Rimini Street continues to prove that the third-party maintenance market is still growing despite the rash of digital transformations seen by SAP and Oracle clients. It has just announced another positive set of quarterly results.
Revenue for the first quarter was $97.9 million, up 11% year over year. Billings rose 20.6% to $97.7 and its gross margin climbed 0.5% to 62%. The company is also winning new clients, up 13.1% to 2,884.

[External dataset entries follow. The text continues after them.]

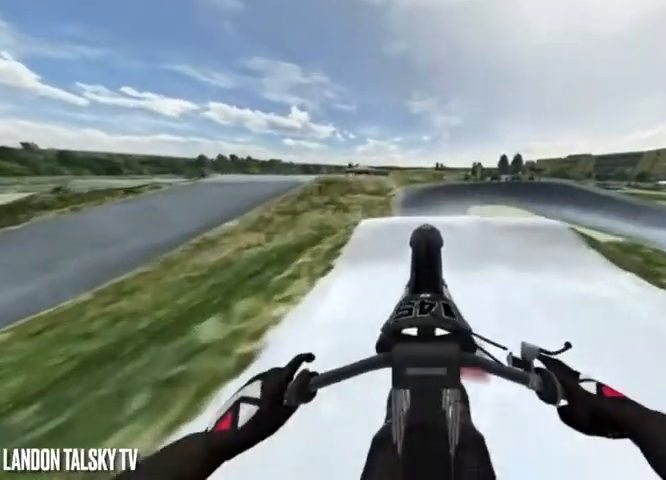
{"buttons": [], "left_stick": "center", "right_stick": "down", "events": [[42, "right_stick", "center"], [125, "right_stick", "down"]]}
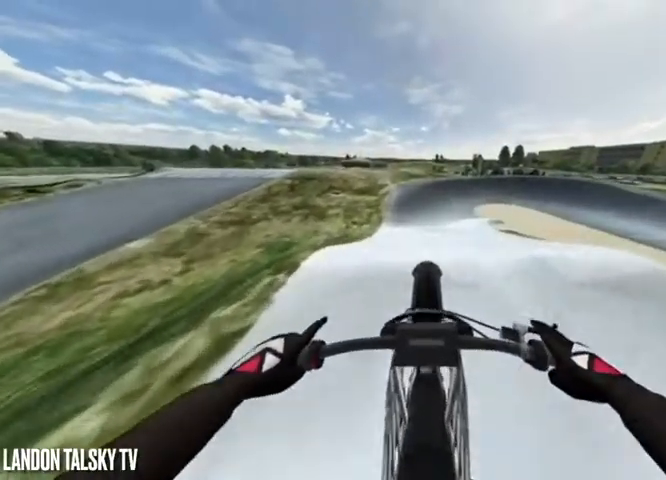
{"buttons": [], "left_stick": "center", "right_stick": "down", "events": []}
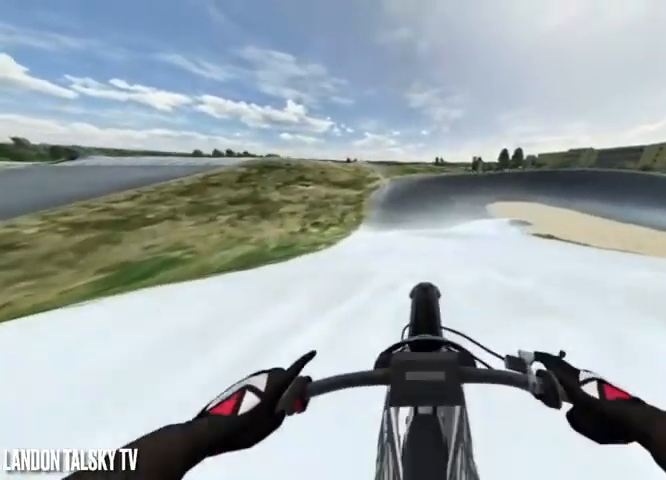
{"buttons": ["R2"], "left_stick": "center", "right_stick": "center", "events": [[125, "R2", "down"], [417, "right_stick", "center"]]}
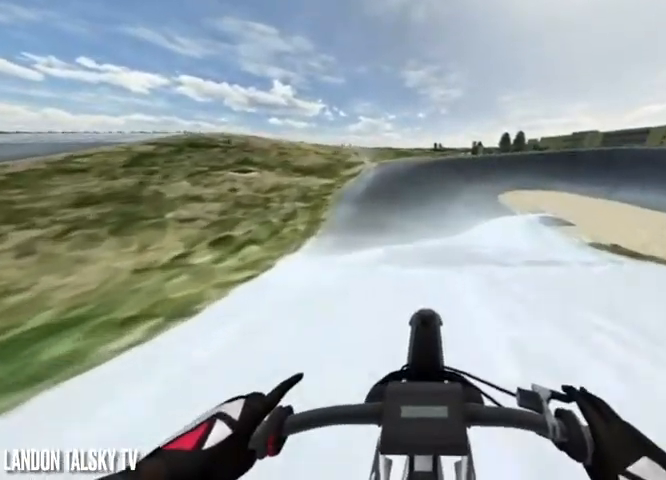
{"buttons": ["R2"], "left_stick": "center", "right_stick": "right", "events": [[500, "right_stick", "right"]]}
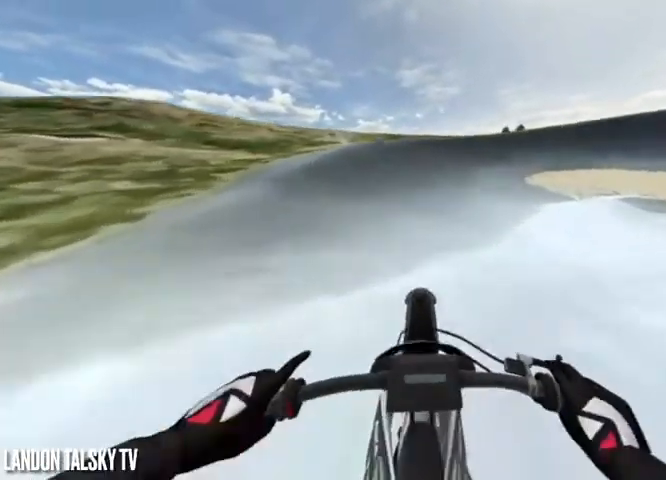
{"buttons": ["R2"], "left_stick": "center", "right_stick": "center", "events": [[333, "L3", "down"], [375, "right_stick", "center"], [458, "L3", "up"]]}
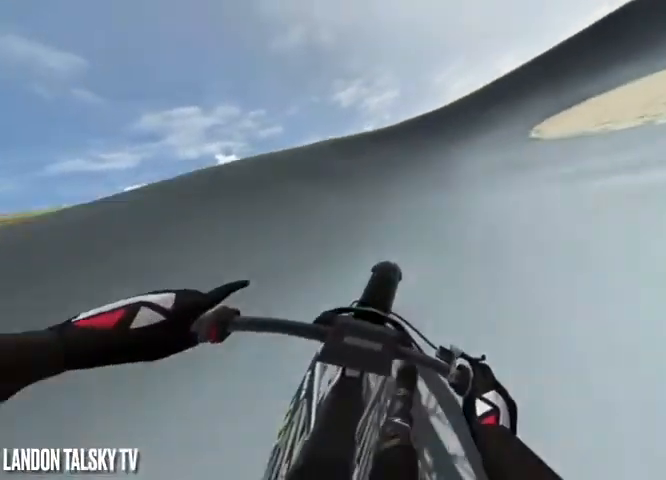
{"buttons": ["R2"], "left_stick": "center", "right_stick": "up-right", "events": [[125, "right_stick", "right"], [208, "right_stick", "center"], [500, "right_stick", "up-right"]]}
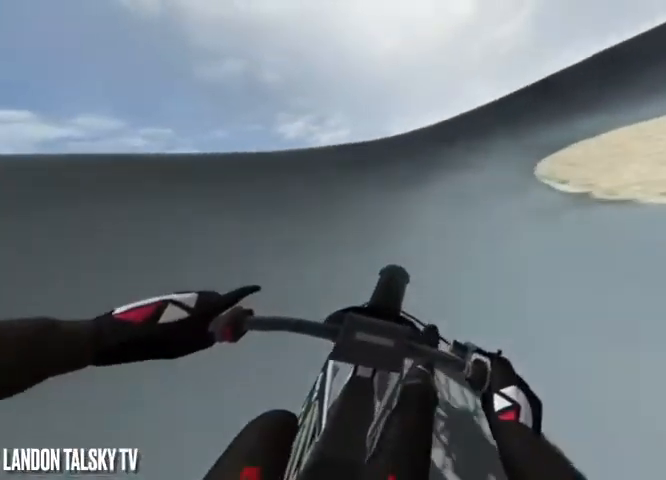
{"buttons": [], "left_stick": "center", "right_stick": "up-right", "events": [[167, "R2", "up"], [292, "R2", "down"], [458, "R2", "up"]]}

Can it sustain this growth? Revenue retention was 94% over the twelve months ending March 31, 2022, an increase of 91% from the previous 12 months. However, it is unclear how that is calculated. Also, Rimini Street has not divulged its customer churn. As more companies are looking to digitally transform, more may be leaving Rimini Street, and the growth is powered by those seeking to fund digitisation. Is the average customer life reducing?
These are important statistics for Rimini Street, and it is why it is not solely reliant on maintenance contracts for legacy products such as SAP and Oracle.
Seth A Ravin, Rimini Street co-founder, CEO and chairman of the board, stated: “For the first quarter, we achieved record revenue, record first quarter invoicing and delivered a Revenue Retention Rate of 94% on subscription revenue, up from 91% last year.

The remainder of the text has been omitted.